- **Task input**
□ □ □ □

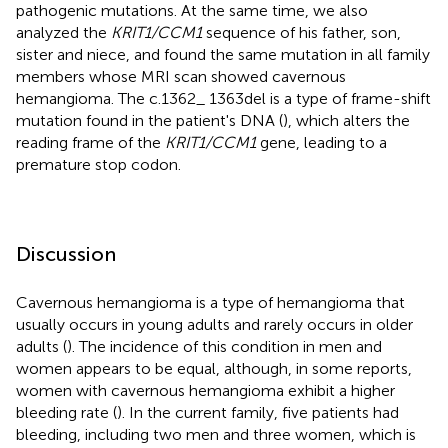
pathogenic mutations. At the same time, we also
analyzed the
KRIT1/CCM1
sequence of his father, son,
sister and niece, and found the same mutation in all family
members whose MRI scan showed cavernous
hemangioma. The c.1362_ 1363del is a type of frame-shift
mutation found in the patient's DNA (
), which alters the
reading frame of the
KRIT1/CCM1
gene, leading to a
premature stop codon.
Discussion
Cavernous hemangioma is a type of hemangioma that
usually occurs in young adults and rarely occurs in older
adults (
). The incidence of this condition in men and
women appears to be equal, although, in some reports,
women with cavernous hemangioma exhibit a higher
bleeding rate (
). In the current family, five patients had
bleeding, including two men and three women, which is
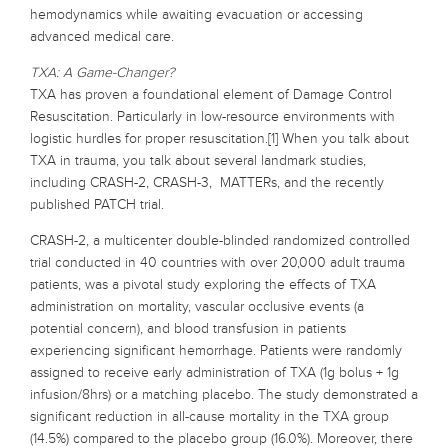
hemodynamics while awaiting evacuation or accessing
advanced medical care.
TXA: A Game-Changer?
TXA has proven a foundational element of Damage Control
Resuscitation. Particularly in low-resource environments with
logistic hurdles for proper resuscitation.[1] When you talk about
TXA in trauma, you talk about several landmark studies,
including CRASH-2, CRASH-3, MATTERs, and the recently
published PATCH trial.
CRASH-2, a multicenter double-blinded randomized controlled
trial conducted in 40 countries with over 20,000 adult trauma
patients, was a pivotal study exploring the effects of TXA
administration on mortality, vascular occlusive events (a
potential concern), and blood transfusion in patients
experiencing significant hemorrhage. Patients were randomly
assigned to receive early administration of TXA (1g bolus + 1g
infusion/8hrs) or a matching placebo. The study demonstrated a
significant reduction in all-cause mortality in the TXA group
(14.5%) compared to the placebo group (16.0%). Moreover, there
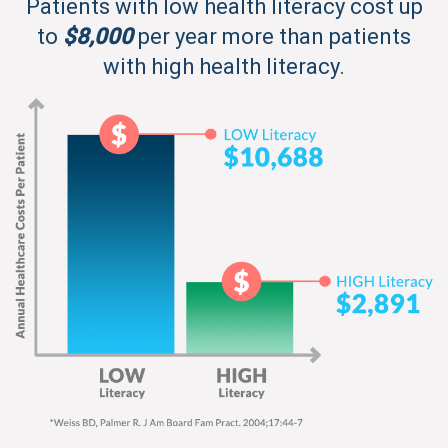
Patients with low health literacy cost up
to
$8,000
per year more than patients
with high health literacy.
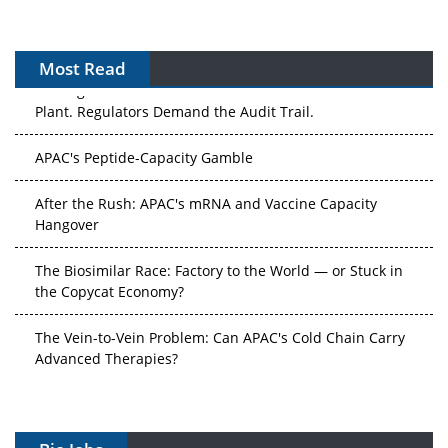
Most Read
The Algorithm on the GMP Floor: AI Promises a Smarter
Plant. Regulators Demand the Audit Trail.
APAC's Peptide-Capacity Gamble
After the Rush: APAC's mRNA and Vaccine Capacity
Hangover
The Biosimilar Race: Factory to the World — or Stuck in
the Copycat Economy?
The Vein-to-Vein Problem: Can APAC's Cold Chain Carry
Advanced Therapies?
Vectors, Plasmids and the CGT Trap: APAC's Cell and
Gene Therapy Ambitions Face an Upstream Bottleneck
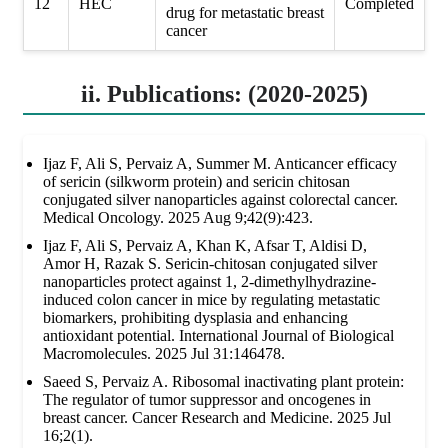
12
HEC
Completed
drug for metastatic breast
cancer
ii. Publications: (2020-2025)
Ijaz F, Ali S, Pervaiz A, Summer M. Anticancer efficacy
of sericin (silkworm protein) and sericin chitosan
conjugated silver nanoparticles against colorectal cancer.
Medical Oncology. 2025 Aug 9;42(9):423.
Ijaz F, Ali S, Pervaiz A, Khan K, Afsar T, Aldisi D,
Amor H, Razak S. Sericin-chitosan conjugated silver
nanoparticles protect against 1, 2-dimethylhydrazine-
induced colon cancer in mice by regulating metastatic
biomarkers, prohibiting dysplasia and enhancing
antioxidant potential. International Journal of Biological
Macromolecules. 2025 Jul 31:146478.
Saeed S, Pervaiz A. Ribosomal inactivating plant protein:
The regulator of tumor suppressor and oncogenes in
breast cancer. Cancer Research and Medicine. 2025 Jul
16;2(1).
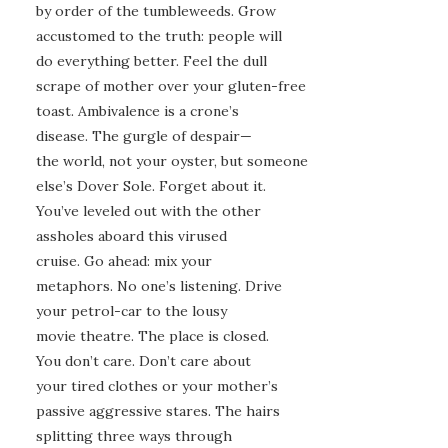
by order of the tumbleweeds. Grow
accustomed to the truth: people will
do everything better. Feel the dull
scrape of mother over your gluten-free
toast. Ambivalence is a crone’s
disease. The gurgle of despair—
the world, not your oyster, but someone
else’s Dover Sole. Forget about it.
You’ve leveled out with the other
assholes aboard this virused
cruise. Go ahead: mix your
metaphors. No one’s listening. Drive
your petrol-car to the lousy
movie theatre. The place is closed.
You don’t care. Don’t care about
your tired clothes or your mother’s
passive aggressive stares. The hairs
splitting three ways through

□ □ □ □

- **What you are asked to do**
After locating the line with "APAC's Peptide-Capacity Gamble" in the material above, return it and each line after it exactly, ending at the line with "Vectors, Plasmids and".

- **Result**
APAC's Peptide-Capacity Gamble
After the Rush: APAC's mRNA and Vaccine Capacity
Hangover
The Biosimilar Race: Factory to the World — or Stuck in
the Copycat Economy?
The Vein-to-Vein Problem: Can APAC's Cold Chain Carry
Advanced Therapies?
Vectors, Plasmids and the CGT Trap: APAC's Cell and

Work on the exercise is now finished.